Lord Janner: Case puts spotlight on legal options
A decision not to bring criminal proceedings against Lord Greville Janner has been overturned by an independent QC.
It has come about as a result of the Victims' Right to Review system.
The Director of Public Prosecutions, Alison Saunders, has said she made the "right decision" not to prosecute Lord Janner over child sex allegations, saying his dementia was so severe that he could "play no part in a trial".
This Crown Prosecution Service review system has only been around for a couple of years and is a very democratic means for victims to review decisions of prosecutors not to charge alleged defendants.
Under the system, the director of public prosecutions is treated in the same way as any other prosecutor.
The Crown Prosecution website says: "The review will comprise a reconsideration of the evidence and public interest i.e. a reviewing prosecutor, independent of the original decision, will approach the case afresh to determine whether the original decision was right or wrong."
In the case of Lord Janner, Alison Saunders' decision was not based on the evidence that Lord Janner committed the alleged sexual offences - that was sufficient for there to be a realistic prospect of a conviction - but on the application of the public interest test.

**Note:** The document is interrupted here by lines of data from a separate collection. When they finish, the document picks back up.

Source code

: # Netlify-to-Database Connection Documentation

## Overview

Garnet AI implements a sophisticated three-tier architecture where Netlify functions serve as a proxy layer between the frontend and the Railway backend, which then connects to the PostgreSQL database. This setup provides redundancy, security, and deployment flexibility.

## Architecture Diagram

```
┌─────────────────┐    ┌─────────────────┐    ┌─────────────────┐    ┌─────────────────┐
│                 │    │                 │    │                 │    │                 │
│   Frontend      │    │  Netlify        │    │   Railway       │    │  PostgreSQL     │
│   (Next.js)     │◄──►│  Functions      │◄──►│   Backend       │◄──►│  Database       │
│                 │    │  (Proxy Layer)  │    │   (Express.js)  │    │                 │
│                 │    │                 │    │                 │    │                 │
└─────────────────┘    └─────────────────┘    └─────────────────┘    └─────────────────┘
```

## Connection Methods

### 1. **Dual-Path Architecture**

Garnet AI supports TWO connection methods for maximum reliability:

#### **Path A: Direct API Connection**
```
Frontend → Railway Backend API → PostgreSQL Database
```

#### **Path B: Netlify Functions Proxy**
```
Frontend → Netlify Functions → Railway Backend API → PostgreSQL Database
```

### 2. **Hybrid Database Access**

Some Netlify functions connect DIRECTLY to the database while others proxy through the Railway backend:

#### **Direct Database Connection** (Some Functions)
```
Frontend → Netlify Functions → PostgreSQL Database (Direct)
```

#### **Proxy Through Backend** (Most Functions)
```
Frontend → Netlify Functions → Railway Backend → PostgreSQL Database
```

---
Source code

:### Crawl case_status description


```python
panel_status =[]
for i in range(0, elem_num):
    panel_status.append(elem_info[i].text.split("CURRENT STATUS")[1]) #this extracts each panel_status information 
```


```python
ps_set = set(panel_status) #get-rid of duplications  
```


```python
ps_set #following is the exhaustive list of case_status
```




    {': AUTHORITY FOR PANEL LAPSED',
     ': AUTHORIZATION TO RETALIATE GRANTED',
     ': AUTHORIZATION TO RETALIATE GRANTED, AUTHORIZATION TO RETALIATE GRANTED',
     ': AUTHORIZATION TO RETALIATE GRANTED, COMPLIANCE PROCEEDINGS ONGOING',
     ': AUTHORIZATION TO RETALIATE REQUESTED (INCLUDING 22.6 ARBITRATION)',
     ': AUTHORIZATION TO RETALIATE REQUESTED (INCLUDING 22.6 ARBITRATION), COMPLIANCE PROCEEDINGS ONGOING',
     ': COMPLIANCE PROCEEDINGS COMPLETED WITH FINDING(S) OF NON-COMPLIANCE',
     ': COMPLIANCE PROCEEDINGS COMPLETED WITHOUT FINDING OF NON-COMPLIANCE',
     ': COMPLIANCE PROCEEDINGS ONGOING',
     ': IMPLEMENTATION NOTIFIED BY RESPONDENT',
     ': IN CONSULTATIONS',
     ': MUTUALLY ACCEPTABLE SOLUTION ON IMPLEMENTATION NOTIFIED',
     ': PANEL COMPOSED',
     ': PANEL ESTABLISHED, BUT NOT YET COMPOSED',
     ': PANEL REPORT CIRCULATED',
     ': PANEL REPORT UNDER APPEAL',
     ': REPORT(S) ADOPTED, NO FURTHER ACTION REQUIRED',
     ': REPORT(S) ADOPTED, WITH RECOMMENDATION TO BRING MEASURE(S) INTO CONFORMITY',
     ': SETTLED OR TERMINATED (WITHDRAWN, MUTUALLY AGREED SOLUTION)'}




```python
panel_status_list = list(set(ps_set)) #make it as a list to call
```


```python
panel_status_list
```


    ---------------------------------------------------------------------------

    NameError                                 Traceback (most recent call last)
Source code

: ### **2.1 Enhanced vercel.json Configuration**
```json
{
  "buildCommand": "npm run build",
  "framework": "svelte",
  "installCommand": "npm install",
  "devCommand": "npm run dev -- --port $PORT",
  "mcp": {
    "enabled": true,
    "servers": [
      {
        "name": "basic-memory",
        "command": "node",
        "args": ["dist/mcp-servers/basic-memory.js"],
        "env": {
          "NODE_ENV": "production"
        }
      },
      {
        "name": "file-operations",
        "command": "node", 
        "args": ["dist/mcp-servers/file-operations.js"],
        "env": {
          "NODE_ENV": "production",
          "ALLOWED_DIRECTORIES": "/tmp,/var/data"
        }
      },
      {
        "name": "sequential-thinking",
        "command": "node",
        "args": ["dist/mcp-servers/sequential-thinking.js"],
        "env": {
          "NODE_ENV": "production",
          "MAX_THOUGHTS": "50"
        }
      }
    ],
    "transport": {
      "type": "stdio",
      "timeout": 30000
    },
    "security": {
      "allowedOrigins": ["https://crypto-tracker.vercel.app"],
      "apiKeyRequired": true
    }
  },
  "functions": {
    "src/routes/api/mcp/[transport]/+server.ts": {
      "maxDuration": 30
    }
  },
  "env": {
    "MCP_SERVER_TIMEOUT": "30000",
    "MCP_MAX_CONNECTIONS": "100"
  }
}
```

She decided that, based upon the medical evidence of irreversible dementia, it was not in the public interest to prosecute Lord Janner, who was not fit to take part in any proceedings.
It has never been part of our criminal justice system to force those who lack mental capacity to take part in criminal trials where they cannot understand the proceedings or instruct their lawyers.
Lord Janner and his family have always denied any wrongdoing.
There are two ways to determine whether a person is "fit to plead" i.e. mentally capable of taking part in criminal proceedings.
It can be determined by the CPS as it was here, or it can be done by a judge.
If he decides Lord Janner is fit to stand trial, a normal trial will take place. If he decides the peer isn't fit, there can be what's known as a trial of the facts, with a jury.
This is a little used process governed by the Criminal Procedure (Insanity) Act 1964.
The word insanity gives a clue as to the purpose of a trial of the facts.
It is used when a court needs to impose a hospital or supervision order under the Mental Health Act on a defendant who lacks mental capacity.
So, it would be used, for example, in a murder case where the defendant lacks capacity, and needs to be hospitalised to protect himself and the public.
In order to do that, the court has to establish that the accused did the physical acts of the crime. It cannot go into the mental elements i.e. intention or any of the defences to the charge.
There are only three possible outcomes from a trial of the facts. They are a hospital order, a supervision order or an absolute discharge.
The jury can only make a finding that the defendant did the particular physical act. There cannot be a verdict of guilty.
Such a trial recently took place in the case of the former Luton South MP Margaret Moran, who was accused of falsely claiming more than £53,000 in parliamentary expenses.
She was given a two-year supervision order.
In Lord Janner's case, the process would involve the alleged victims giving evidence.
This might be done by the jury seeing video evidence of something called the "achieving best evidence" interviews, given by victims to specialist police officers.
This is fairly standard in cases of serious sexual offences and is designed to avoid the trauma of having to give live evidence of the events.
However, the victims would then be cross-examined by defence counsel live - although special measures are available so that evidence can be given from behind screens or by a video-link to a room outside the courtroom itself.
A trial of the facts would most likely be strenuously opposed by Lord Janner's legal team, who would argue it was an abuse of the court process to subject him to any sort of trial where there had been so much adverse pre-trial publicity.
They might argue that, in his case, the publicity was especially adverse as the media might have thought, following the DPP's original decision, that there would never be any sort of criminal trial.
Lord Janner's legal team could also try to judicially review the decision to bring proceedings. They would have to persuade a judge that the decision to bring proceedings was so unreasonable as to be unlawful.